Le Département Secours entretenait des liens étroits avec les œuvres dont il avait assuré la création. Celles-ci disposaient d’une autonomie de gestion plus ou moins grande selon les cas. L’intitulé de plusieurs de ces » Sections Aide et Protection » suffit à définir leurs missions. Ainsi, on peut citer l’Aide et protections aux artistes, l’Aide et protection aux dentellières, l’Aide et protection aux églises sinistrées, l’Aide et protection aux étrangers, l’Aide et protection aux familles d’officiers et de sous-officiers privées de leur soutien
(1 Selon les dispositions en vigueur en 1914, les femmes d’officiers, de militaires rengagés, de gendarmes et d’agents réquisitionnés n’avaient pas droit à la rémunération de milice. En conséquence, elles ne pouvaient prétendre au bénéfice du Secours-soutien (Secours B) prodigué par le CNSA. C’est la raison pour laquelle, en février 1915, il fut décidé de créer cette Section spécialement chargée de leur venir en aide.)

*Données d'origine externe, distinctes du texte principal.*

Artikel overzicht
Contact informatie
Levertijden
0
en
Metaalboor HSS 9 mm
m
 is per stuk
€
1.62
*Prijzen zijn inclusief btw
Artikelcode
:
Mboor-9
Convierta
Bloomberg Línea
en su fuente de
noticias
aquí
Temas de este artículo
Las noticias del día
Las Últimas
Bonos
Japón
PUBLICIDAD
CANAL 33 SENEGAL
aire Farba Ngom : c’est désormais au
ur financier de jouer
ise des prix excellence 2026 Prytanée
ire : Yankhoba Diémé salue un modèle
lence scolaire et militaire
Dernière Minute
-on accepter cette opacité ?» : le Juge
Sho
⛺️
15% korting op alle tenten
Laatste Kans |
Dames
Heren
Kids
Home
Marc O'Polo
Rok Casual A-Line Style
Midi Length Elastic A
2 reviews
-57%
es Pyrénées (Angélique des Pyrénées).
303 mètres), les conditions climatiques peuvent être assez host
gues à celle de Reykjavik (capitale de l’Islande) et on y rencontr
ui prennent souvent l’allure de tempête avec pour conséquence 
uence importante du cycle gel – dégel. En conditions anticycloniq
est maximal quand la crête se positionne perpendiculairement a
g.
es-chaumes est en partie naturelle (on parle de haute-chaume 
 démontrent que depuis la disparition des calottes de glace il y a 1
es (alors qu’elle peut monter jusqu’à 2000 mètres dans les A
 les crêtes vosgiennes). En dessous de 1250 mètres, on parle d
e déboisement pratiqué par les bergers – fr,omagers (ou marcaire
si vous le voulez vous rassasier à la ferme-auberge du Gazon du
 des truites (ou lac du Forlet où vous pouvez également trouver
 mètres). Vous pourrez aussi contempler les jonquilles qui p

, l’Aide et protection aux médecins et pharmaciens belges sinistrés, l’Aide et protection aux réfugiés ou l’Aide et protection aux sans-logis. Plusieurs d’entre elles se spécialisèrent dans l’aide à l’enfance. La section Aide et protection aux Œuvres de l’Enfance subventionnait les orphelinats ou comités de patronage ; la Commission d’alimentation de l’enfance organisait ou soutenait des crèches, colonies scolaires ou autres cantines maternelles. Quant à l’Œuvre nationale des orphelins de la guerre, elle venait en aide aux enfants ayant perdu leurs parents lors des combats. Enfin, la section Aide et Apprentissage aux invalides de la guerre visait à favoriser la réinsertion professionnelle des anciens combattants se trouvant en Belgique occupée.
Indépendamment des œuvres qu’il avait créées, le CNSA accorda son patronage et une aide financière à plusieurs organismes tels que la Société coopérative d’Avances et de Prêts instituée pour payer aux fonctionnaires de l’État en non-activité une partie de leur traitement et pour faire aux créanciers de l’État des avances sur les titres établissant leur droits ; la Ligue nationale belge contre la tuberculose qui établit des dispensaires dans tout le pays ou l’Union des Villes et Communes qui s’occupait de l’édification d’abris provisoires pour les familles dont les habitations avait été détruites. Enfin, le Département Secours subventionna plusieurs œuvres destinées à venir en aide aux prisonniers de guerre : l’Agence de renseignements pour les prisonniers de guerre et les internés, la Cantine du Soldat prisonnier ou la Caissette du Soldat belge qui organisaient l’envoi de colis à destination des Belges prisonniers en Allemagne.
La Section agricole disposait d’une grande autonomie. Présidée par Emile Tibbaut, vice-président de la Chambre des Représentants et président du Conseil supérieur de l’Agriculture, elle occupait les locaux qui abritaient le Département Alimentation au 66 de la Rue des Colonies, à Bruxelles. Dotée d’un bureau permanent et de sections locales établies auprès de chacun des comités provinciaux, la Section agricole constitua en son sein des commissions spéciales appelées à étudier des questions déterminées. Parmi celles-ci, on peut citer la Commission de l’Economie alimentaire ou la Ligue de Défense contre la Fraude.